Saved entries
╔══
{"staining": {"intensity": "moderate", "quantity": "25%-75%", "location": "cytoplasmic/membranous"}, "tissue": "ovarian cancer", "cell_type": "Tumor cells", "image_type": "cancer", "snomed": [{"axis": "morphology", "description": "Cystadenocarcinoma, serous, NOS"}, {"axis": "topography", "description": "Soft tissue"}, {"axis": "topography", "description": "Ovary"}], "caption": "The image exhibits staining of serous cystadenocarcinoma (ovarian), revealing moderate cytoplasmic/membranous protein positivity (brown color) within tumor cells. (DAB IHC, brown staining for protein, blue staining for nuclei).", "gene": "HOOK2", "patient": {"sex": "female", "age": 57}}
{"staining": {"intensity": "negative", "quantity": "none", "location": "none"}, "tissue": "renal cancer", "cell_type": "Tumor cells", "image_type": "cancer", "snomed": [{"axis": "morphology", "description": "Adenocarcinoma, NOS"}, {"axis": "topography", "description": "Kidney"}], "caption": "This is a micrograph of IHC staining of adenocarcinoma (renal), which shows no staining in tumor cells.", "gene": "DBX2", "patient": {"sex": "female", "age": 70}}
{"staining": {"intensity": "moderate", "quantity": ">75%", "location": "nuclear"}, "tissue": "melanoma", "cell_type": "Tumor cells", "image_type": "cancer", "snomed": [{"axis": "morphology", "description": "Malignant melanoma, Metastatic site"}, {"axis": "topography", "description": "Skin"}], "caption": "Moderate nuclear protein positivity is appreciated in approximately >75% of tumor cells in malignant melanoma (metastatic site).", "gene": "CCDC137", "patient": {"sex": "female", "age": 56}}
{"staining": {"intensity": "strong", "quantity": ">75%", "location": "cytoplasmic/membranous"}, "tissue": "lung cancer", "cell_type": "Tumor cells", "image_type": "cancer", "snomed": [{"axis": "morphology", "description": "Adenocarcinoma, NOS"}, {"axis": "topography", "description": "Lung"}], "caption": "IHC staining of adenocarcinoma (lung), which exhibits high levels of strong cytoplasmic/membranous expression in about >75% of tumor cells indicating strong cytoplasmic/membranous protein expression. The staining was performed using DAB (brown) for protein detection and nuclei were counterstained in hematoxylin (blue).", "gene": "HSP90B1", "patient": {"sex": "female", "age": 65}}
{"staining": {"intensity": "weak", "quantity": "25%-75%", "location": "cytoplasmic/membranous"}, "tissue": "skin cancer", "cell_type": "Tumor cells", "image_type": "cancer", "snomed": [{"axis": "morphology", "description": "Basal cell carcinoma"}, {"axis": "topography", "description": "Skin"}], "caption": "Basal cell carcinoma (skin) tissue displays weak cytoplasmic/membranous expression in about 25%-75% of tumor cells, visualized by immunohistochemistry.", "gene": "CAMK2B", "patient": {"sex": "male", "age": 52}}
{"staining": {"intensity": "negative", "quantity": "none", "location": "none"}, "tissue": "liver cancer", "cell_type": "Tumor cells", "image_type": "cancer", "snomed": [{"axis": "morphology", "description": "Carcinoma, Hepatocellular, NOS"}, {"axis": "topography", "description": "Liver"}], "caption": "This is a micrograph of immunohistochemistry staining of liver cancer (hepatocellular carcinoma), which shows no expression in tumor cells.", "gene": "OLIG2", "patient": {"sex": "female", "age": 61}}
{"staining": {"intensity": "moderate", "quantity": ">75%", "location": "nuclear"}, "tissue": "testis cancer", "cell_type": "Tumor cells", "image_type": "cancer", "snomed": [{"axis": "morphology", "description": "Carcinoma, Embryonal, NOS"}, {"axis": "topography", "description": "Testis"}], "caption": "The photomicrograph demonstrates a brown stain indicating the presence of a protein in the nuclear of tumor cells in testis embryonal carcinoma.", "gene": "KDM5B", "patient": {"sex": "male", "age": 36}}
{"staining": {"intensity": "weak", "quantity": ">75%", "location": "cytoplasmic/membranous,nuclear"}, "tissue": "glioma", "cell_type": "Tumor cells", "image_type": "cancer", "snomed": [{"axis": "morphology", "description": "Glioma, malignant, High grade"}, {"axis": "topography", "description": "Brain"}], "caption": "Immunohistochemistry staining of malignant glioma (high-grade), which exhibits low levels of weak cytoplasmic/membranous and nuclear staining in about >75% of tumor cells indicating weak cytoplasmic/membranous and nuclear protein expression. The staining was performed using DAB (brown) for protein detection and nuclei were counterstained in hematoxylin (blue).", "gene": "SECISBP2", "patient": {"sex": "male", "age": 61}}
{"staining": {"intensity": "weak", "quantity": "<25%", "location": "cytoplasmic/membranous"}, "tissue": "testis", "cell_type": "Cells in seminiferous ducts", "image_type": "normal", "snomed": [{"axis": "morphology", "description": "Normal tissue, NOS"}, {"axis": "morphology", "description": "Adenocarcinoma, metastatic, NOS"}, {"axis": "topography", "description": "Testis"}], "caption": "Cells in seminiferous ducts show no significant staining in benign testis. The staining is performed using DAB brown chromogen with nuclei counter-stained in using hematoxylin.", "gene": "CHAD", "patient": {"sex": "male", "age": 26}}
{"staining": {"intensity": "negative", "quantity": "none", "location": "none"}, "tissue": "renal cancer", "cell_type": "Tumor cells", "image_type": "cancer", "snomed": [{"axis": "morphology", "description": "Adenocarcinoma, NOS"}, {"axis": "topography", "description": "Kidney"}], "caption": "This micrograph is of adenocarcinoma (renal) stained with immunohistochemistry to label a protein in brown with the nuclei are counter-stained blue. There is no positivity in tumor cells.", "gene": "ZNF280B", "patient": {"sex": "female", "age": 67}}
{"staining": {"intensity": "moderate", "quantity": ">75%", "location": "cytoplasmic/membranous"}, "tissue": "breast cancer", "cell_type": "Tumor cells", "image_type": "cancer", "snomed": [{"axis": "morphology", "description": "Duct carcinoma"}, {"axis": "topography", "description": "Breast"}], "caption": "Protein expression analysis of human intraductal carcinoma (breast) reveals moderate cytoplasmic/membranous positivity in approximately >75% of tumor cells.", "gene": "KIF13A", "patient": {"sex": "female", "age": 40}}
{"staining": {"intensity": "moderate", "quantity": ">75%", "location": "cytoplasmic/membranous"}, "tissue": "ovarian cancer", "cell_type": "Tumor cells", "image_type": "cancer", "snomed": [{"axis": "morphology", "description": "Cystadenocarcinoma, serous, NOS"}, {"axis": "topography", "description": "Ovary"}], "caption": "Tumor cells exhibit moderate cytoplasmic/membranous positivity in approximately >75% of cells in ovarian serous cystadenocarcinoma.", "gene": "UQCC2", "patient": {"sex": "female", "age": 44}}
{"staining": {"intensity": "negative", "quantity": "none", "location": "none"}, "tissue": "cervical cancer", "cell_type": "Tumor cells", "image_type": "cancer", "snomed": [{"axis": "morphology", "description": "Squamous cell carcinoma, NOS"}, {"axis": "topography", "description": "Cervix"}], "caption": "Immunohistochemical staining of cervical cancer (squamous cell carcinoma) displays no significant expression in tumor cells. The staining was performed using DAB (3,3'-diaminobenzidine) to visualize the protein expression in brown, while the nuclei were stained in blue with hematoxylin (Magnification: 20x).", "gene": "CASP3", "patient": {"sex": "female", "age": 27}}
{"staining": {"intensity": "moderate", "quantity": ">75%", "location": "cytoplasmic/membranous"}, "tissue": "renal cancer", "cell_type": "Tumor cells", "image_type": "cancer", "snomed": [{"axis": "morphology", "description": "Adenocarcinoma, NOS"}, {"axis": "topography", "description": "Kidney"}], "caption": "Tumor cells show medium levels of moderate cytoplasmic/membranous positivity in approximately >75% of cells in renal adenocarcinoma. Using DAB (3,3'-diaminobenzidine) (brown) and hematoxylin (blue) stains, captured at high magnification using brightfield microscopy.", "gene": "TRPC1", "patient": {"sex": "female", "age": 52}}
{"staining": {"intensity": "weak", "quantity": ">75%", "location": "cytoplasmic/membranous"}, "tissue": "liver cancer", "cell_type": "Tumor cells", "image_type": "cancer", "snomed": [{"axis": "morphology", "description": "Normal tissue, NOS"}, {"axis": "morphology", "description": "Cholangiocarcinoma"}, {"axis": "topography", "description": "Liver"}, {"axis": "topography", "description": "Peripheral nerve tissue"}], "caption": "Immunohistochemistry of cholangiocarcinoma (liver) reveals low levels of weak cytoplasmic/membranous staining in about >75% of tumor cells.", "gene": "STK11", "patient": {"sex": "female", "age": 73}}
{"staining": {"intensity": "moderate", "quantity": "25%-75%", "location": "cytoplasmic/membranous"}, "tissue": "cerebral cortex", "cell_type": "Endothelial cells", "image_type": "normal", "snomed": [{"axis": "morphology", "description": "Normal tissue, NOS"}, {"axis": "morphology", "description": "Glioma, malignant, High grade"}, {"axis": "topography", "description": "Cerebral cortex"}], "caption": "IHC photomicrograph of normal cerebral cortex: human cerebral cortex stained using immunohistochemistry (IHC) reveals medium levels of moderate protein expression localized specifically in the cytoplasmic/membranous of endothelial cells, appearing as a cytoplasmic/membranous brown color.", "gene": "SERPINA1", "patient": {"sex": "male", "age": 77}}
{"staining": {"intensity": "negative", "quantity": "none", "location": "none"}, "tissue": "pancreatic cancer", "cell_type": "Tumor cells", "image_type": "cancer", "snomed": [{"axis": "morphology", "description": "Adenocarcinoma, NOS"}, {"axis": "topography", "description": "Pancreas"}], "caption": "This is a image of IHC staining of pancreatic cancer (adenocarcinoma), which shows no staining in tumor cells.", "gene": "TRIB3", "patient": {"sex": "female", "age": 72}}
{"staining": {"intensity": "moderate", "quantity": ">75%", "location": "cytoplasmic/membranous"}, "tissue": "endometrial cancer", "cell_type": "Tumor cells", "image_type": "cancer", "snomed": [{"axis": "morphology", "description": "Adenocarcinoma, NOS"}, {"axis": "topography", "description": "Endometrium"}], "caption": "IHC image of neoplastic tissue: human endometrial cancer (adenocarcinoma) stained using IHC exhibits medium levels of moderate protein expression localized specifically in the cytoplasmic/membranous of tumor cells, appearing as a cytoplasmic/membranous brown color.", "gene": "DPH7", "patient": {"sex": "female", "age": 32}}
╚══
Task instructions:
Going back over the entries above, copy word for word every line from the one that has "expression analysis of" on through the one that has "staining of cervical".

Result:
{"staining": {"intensity": "moderate", "quantity": ">75%", "location": "cytoplasmic/membranous"}, "tissue": "breast cancer", "cell_type": "Tumor cells", "image_type": "cancer", "snomed": [{"axis": "morphology", "description": "Duct carcinoma"}, {"axis": "topography", "description": "Breast"}], "caption": "Protein expression analysis of human intraductal carcinoma (breast) reveals moderate cytoplasmic/membranous positivity in approximately >75% of tumor cells.", "gene": "KIF13A", "patient": {"sex": "female", "age": 40}}
{"staining": {"intensity": "moderate", "quantity": ">75%", "location": "cytoplasmic/membranous"}, "tissue": "ovarian cancer", "cell_type": "Tumor cells", "image_type": "cancer", "snomed": [{"axis": "morphology", "description": "Cystadenocarcinoma, serous, NOS"}, {"axis": "topography", "description": "Ovary"}], "caption": "Tumor cells exhibit moderate cytoplasmic/membranous positivity in approximately >75% of cells in ovarian serous cystadenocarcinoma.", "gene": "UQCC2", "patient": {"sex": "female", "age": 44}}
{"staining": {"intensity": "negative", "quantity": "none", "location": "none"}, "tissue": "cervical cancer", "cell_type": "Tumor cells", "image_type": "cancer", "snomed": [{"axis": "morphology", "description": "Squamous cell carcinoma, NOS"}, {"axis": "topography", "description": "Cervix"}], "caption": "Immunohistochemical staining of cervical cancer (squamous cell carcinoma) displays no significant expression in tumor cells. The staining was performed using DAB (3,3'-diaminobenzidine) to visualize the protein expression in brown, while the nuclei were stained in blue with hematoxylin (Magnification: 20x).", "gene": "CASP3", "patient": {"sex": "female", "age": 27}}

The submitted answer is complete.